Это безумно красиво.
И я понимаю, что сама выгляжу красиво на черном белье и отблесках свечей.
А Гектор… Сейчас он выглядит опасно, хищно и будоражаще. Смотрит так, будто хочет не съесть, а сожрать, ни оставив и косточки.
И я сама хочу быть сожранной им.
Матрас проминается под тяжестью его тела, Гектор оказывается рядом. Забирает у меня подарок, кладёт около, на подушку. И начинает медленно раздевать.
Я даже жалею, что одежды на мне так мало.
Халат соскальзывает с плеч, и горячие губы тут же проходятся по открывшимся участкам кожи. Меня продолжают раздевать, обнажая грудь… Она отлично помещается в мужской ладони. Гектор играет с затвердевшими сосками, целуя при этом шею…
– Родинки… — повторяет он. — Красота какая.
Поцелуи ниже и ниже, и вот горячие губы обнимают сосок.
Ах…
Второй.
Боже…
Потом язык принимается выписывать узоры вокруг ареол, погружая меня в сладкую истому.
И следа не остаётся от стыдливости или каких-то разумных мыслей. В голове — блаженный кисель, в теле — сплошная нега.
Халат летит в сторону, за ним вскоре следует и мой пеньюар.
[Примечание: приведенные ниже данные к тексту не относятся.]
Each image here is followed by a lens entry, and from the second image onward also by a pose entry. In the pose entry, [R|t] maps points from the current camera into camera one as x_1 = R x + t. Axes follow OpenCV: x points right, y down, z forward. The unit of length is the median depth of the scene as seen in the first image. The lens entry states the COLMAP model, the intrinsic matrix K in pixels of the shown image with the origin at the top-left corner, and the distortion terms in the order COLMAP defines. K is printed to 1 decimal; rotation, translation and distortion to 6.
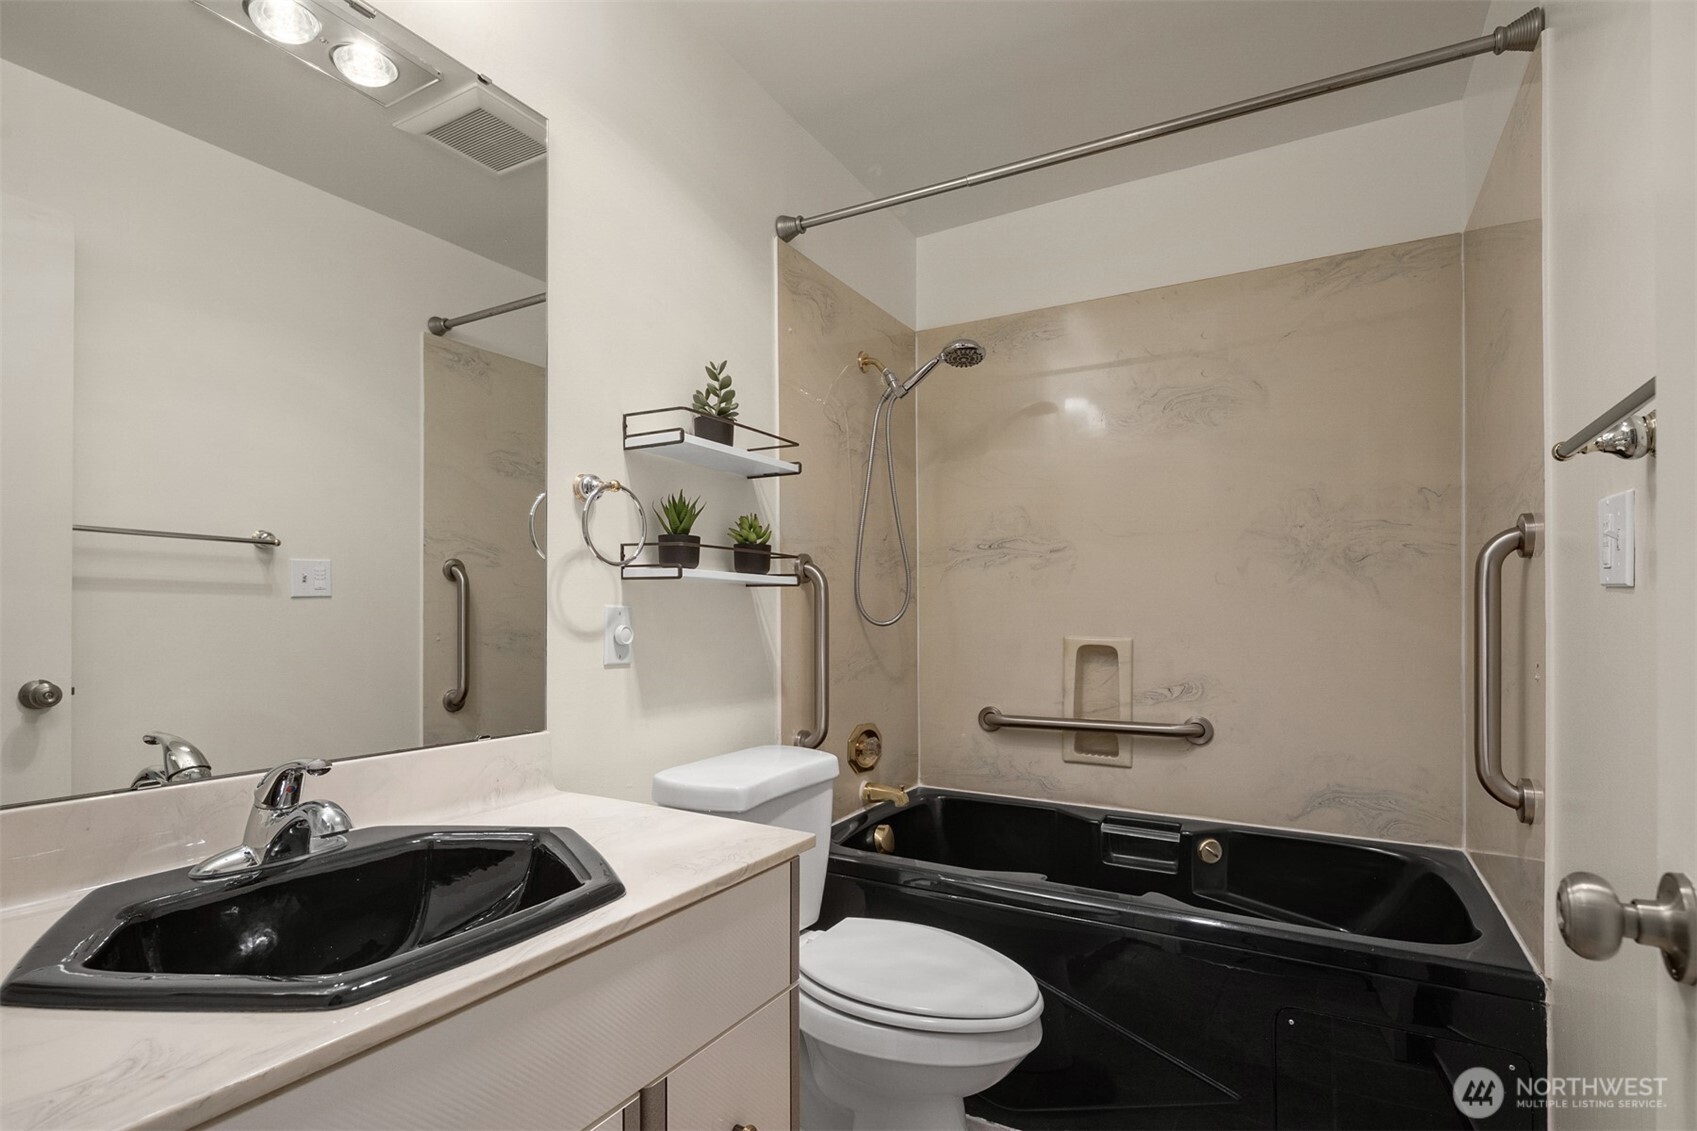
lens RADIAL K [[826.9, 0, 859.8], [0, 826.9, 530.4], [0, 0, 1]] dist [0.000298, -0.000838]
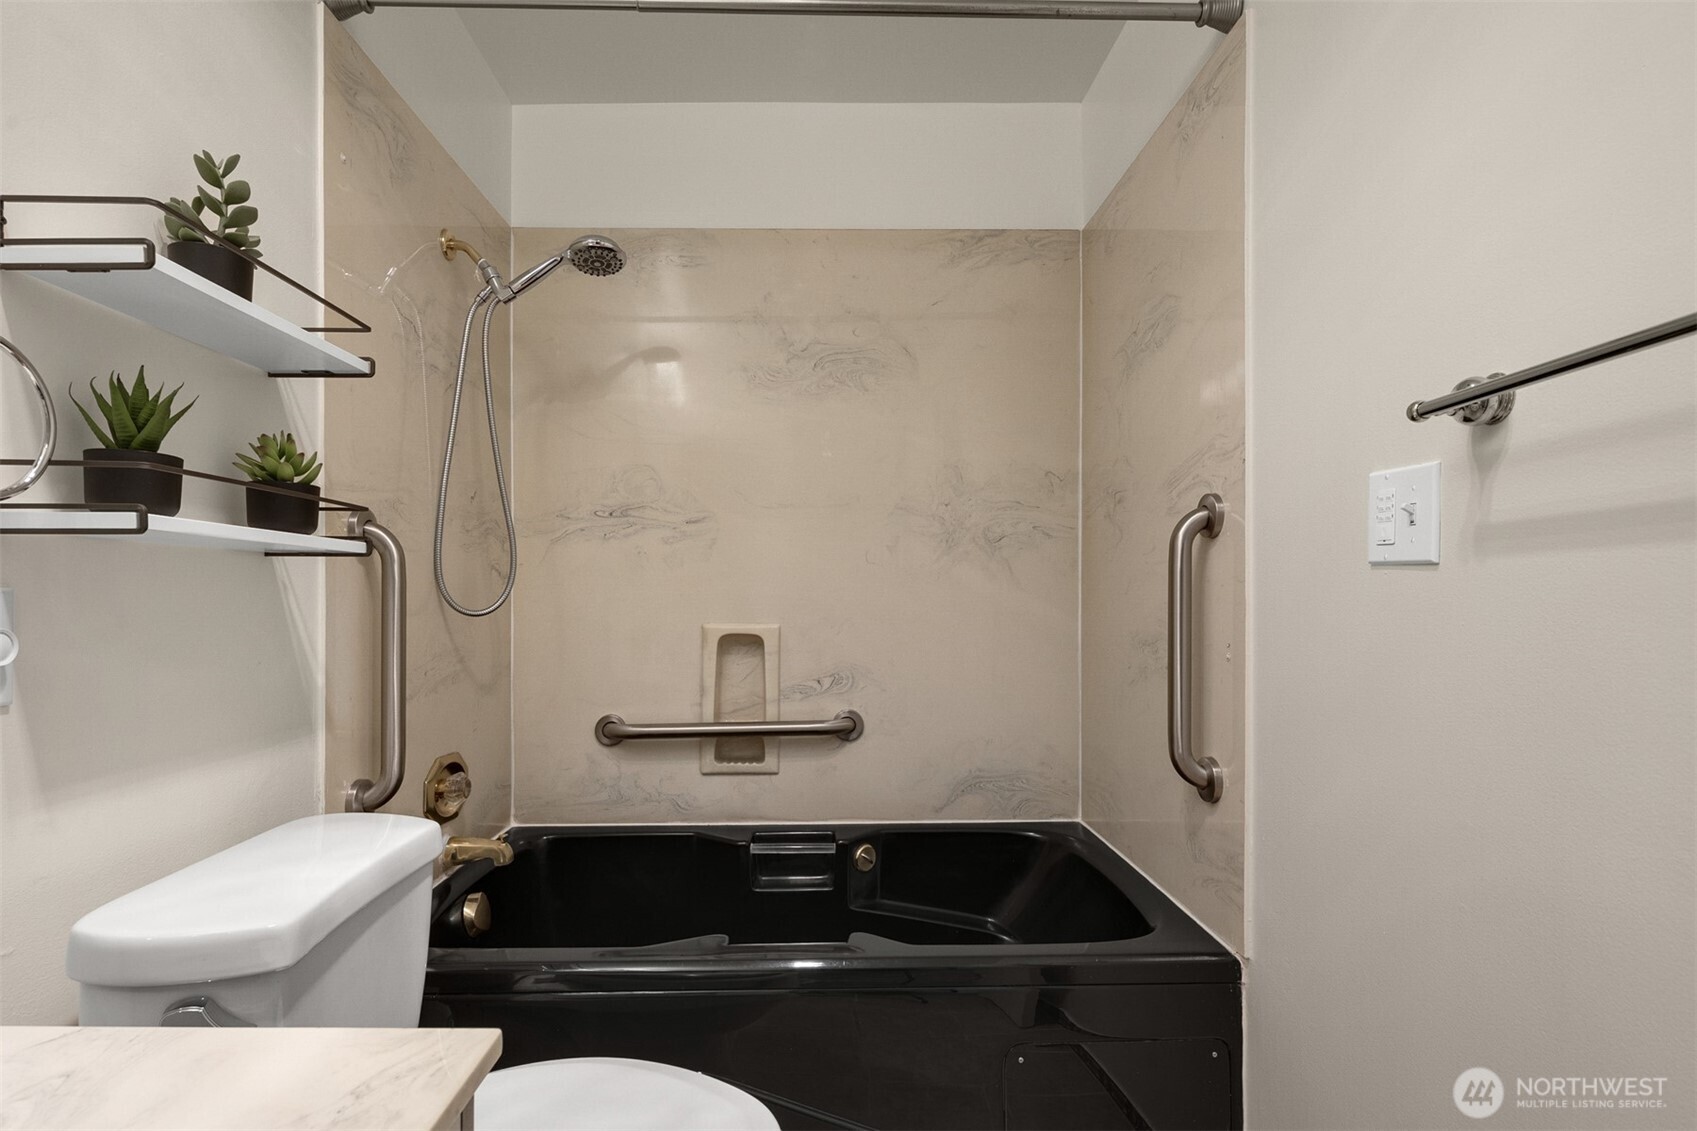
lens RADIAL K [[864.3, 0, 848.2], [0, 864.3, 547.7], [0, 0, 1]] dist [-0.000505, -0.001763]
pose [[0.871772, 0.020391, 0.489488, -0.058683], [-0.041191, 0.998646, 0.031759, 0.019291], [-0.488177, -0.047849, 0.871432, 0.193625]]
И я остаюсь в одних только кружевных трусиках.
Пылающий взгляд Гектора говорит мне: это лучшее зрелище.
Он наклоняется ко мне и произносит:
— Доверишься?
— Да.
И доверюсь. И подчинюсь. И отдамся. И приму. Только твоя. Навечно.
Он проходится языком по чувствительной коже запястья, дразнит, чуть раздражает. Потом чувствую, как мех касается кожи — щекотно, приятно, странно. Тоже Гектор проделывает и с другой рукой. И вот мои руки взмывают вверх и оказываются надёжно прикованными к металлическим изразцам в изголовье кровати.
От ощущения собственной беспомощности, его полной власти надо мной сбивается дыхание.
Горячие губы и умелые пальцы снова продолжают исследование моего тела, всё ближе пробираясь туда, где всё горит и ждёт.
Приглушённо стонаю, мечусь по подушке, чуть натягиваю мягкие путы.
Чего хочу? Вырваться? Или навсегда быть в этом плену?
Все мысли выбивает, когда Гектор цепляет зубами край трусиков и так же, зубами, стягивает их вниз, обнажая меня полностью.
Даже зажмуриваюсь от бесстыдства картины, которая предстаёт его жадному взгляду, ощущаемому как прикосновение.